WHAT THE TASK ASKS:
Retype the entries word for word, starting at the line that contains "Page size: 1500x1125." and stopping after the line that contains "text_box Multiple gates [46, 17, 1454, 103]".

PROVIDED INFORMATION:

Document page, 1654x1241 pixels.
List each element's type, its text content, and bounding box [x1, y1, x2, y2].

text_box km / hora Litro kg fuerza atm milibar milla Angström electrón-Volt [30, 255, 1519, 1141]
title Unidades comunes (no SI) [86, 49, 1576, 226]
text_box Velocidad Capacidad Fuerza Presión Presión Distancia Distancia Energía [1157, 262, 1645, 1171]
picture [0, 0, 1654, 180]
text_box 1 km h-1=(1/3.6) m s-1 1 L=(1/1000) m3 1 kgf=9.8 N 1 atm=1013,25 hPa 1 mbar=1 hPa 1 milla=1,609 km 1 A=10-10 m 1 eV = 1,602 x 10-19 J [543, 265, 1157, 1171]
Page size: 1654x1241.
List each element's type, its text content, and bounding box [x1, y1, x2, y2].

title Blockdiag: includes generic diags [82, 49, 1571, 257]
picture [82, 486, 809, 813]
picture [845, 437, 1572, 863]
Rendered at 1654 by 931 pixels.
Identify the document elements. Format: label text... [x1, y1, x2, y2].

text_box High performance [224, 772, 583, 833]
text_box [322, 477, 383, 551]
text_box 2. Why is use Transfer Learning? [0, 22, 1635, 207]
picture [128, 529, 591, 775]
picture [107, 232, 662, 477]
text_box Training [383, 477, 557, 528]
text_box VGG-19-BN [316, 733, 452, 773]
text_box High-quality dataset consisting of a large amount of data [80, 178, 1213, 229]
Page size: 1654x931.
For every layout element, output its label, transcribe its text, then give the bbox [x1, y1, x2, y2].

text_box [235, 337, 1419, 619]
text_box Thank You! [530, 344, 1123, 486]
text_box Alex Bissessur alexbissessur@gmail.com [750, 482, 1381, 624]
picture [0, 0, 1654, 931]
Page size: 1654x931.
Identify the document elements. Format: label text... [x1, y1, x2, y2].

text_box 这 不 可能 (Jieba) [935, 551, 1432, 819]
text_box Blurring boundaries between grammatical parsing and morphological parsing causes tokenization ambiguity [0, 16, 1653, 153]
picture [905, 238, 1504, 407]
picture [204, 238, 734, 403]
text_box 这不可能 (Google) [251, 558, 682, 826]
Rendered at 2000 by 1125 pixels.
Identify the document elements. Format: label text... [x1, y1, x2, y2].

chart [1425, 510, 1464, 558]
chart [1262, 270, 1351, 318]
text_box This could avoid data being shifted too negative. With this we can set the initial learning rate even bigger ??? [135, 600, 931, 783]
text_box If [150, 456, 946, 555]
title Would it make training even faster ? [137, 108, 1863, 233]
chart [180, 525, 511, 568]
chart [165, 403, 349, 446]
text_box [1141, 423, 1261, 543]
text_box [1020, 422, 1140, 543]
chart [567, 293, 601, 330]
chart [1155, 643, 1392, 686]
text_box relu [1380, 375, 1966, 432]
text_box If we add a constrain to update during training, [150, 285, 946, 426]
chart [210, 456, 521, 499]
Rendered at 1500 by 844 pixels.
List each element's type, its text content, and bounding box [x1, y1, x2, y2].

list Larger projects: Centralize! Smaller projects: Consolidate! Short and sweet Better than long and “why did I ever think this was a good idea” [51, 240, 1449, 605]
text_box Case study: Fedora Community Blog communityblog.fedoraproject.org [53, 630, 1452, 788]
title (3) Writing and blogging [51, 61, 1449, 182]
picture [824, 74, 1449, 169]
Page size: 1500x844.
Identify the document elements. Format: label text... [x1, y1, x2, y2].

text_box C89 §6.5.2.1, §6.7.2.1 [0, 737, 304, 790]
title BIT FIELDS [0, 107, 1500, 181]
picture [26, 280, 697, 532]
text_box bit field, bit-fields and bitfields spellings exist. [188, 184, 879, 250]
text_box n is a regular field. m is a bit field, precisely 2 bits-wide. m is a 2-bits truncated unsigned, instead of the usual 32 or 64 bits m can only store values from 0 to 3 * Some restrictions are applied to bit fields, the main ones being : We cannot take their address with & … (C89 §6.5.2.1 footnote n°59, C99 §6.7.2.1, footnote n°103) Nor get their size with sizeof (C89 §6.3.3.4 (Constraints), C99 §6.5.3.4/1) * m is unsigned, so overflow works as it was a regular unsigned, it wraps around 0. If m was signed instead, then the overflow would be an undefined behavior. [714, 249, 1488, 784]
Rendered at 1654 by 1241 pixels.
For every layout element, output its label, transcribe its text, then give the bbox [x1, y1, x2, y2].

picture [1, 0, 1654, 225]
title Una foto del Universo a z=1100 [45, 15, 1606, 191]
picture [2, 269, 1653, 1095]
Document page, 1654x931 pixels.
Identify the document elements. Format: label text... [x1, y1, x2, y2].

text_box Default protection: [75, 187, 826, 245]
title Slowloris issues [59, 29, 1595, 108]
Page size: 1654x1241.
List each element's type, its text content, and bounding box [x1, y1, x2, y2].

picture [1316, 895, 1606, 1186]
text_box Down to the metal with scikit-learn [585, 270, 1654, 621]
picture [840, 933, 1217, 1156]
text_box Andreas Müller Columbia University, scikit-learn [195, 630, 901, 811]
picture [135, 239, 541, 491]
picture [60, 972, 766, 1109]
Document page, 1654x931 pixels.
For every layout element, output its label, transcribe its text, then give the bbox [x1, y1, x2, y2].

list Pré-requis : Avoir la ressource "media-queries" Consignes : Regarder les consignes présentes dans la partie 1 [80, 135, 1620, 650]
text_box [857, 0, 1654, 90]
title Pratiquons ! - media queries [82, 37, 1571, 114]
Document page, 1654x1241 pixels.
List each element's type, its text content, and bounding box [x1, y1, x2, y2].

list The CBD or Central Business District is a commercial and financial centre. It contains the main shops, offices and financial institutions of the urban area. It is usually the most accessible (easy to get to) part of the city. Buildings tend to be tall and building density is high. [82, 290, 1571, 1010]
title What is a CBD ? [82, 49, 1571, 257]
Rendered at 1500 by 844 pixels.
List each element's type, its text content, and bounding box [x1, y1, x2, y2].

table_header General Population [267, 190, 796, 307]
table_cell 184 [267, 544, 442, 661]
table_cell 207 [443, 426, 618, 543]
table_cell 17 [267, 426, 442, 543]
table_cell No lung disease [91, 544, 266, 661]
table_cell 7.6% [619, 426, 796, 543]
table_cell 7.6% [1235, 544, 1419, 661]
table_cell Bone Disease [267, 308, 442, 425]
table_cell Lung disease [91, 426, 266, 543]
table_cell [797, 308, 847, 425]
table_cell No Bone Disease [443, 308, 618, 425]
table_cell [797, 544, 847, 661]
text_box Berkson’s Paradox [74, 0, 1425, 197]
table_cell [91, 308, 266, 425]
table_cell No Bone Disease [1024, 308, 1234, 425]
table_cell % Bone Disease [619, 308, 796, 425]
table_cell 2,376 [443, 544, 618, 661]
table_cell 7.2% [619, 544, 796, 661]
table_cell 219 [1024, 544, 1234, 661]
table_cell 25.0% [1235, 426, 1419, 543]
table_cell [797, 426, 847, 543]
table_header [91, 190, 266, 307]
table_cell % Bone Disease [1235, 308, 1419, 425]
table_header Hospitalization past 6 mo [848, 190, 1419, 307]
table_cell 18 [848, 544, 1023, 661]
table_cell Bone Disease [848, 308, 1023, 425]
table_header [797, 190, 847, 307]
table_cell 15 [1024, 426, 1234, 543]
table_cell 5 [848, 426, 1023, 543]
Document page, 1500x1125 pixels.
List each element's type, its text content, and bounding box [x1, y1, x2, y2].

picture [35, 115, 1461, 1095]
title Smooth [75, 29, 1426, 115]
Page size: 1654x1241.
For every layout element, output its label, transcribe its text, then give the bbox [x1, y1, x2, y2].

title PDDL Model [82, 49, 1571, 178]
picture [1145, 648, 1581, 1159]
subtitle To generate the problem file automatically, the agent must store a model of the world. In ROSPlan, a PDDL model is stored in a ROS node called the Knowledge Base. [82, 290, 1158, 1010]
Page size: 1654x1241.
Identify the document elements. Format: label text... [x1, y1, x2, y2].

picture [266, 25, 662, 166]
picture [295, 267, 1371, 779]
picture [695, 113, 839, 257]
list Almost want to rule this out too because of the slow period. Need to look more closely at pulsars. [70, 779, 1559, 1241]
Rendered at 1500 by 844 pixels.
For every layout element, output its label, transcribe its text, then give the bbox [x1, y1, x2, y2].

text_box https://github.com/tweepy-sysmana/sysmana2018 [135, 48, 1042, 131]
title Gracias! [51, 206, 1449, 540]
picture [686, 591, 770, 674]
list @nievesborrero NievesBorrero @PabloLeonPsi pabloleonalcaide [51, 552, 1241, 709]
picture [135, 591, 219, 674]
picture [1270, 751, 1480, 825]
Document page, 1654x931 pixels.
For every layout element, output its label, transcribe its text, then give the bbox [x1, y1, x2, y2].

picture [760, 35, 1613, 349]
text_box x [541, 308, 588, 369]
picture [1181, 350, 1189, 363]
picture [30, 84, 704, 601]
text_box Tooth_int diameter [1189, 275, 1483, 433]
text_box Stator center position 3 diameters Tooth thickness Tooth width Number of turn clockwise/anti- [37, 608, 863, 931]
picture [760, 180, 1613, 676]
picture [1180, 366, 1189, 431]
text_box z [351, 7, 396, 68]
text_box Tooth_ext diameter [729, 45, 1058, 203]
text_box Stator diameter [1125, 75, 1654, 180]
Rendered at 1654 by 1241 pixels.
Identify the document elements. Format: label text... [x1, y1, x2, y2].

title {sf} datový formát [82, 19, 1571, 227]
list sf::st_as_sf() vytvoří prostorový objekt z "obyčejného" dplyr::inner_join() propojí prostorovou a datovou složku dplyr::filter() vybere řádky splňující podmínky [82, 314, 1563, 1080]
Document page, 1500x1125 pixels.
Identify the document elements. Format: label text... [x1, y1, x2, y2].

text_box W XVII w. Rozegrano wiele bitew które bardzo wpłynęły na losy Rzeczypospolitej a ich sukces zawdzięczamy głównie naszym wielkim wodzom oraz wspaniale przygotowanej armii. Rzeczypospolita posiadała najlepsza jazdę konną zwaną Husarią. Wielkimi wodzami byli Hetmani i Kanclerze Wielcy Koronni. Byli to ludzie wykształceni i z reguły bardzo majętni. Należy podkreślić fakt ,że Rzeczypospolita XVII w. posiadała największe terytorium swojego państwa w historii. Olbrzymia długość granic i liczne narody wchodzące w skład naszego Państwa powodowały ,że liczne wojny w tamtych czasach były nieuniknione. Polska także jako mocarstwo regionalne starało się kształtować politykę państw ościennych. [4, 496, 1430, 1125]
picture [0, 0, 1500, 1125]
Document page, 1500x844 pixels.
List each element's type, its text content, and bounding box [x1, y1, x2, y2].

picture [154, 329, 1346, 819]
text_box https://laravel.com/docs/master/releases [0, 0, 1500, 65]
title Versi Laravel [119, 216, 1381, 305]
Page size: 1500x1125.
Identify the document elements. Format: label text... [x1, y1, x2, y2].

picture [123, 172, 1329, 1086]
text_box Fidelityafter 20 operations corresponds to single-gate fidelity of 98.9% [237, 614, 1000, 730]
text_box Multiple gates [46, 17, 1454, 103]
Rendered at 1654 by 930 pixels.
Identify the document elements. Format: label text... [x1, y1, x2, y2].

PROBLEM SOLUTION:
Page size: 1500x1125.
Identify the document elements. Format: label text... [x1, y1, x2, y2].

picture [123, 172, 1329, 1086]
text_box Fidelityafter 20 operations corresponds to single-gate fidelity of 98.9% [237, 614, 1000, 730]
text_box Multiple gates [46, 17, 1454, 103]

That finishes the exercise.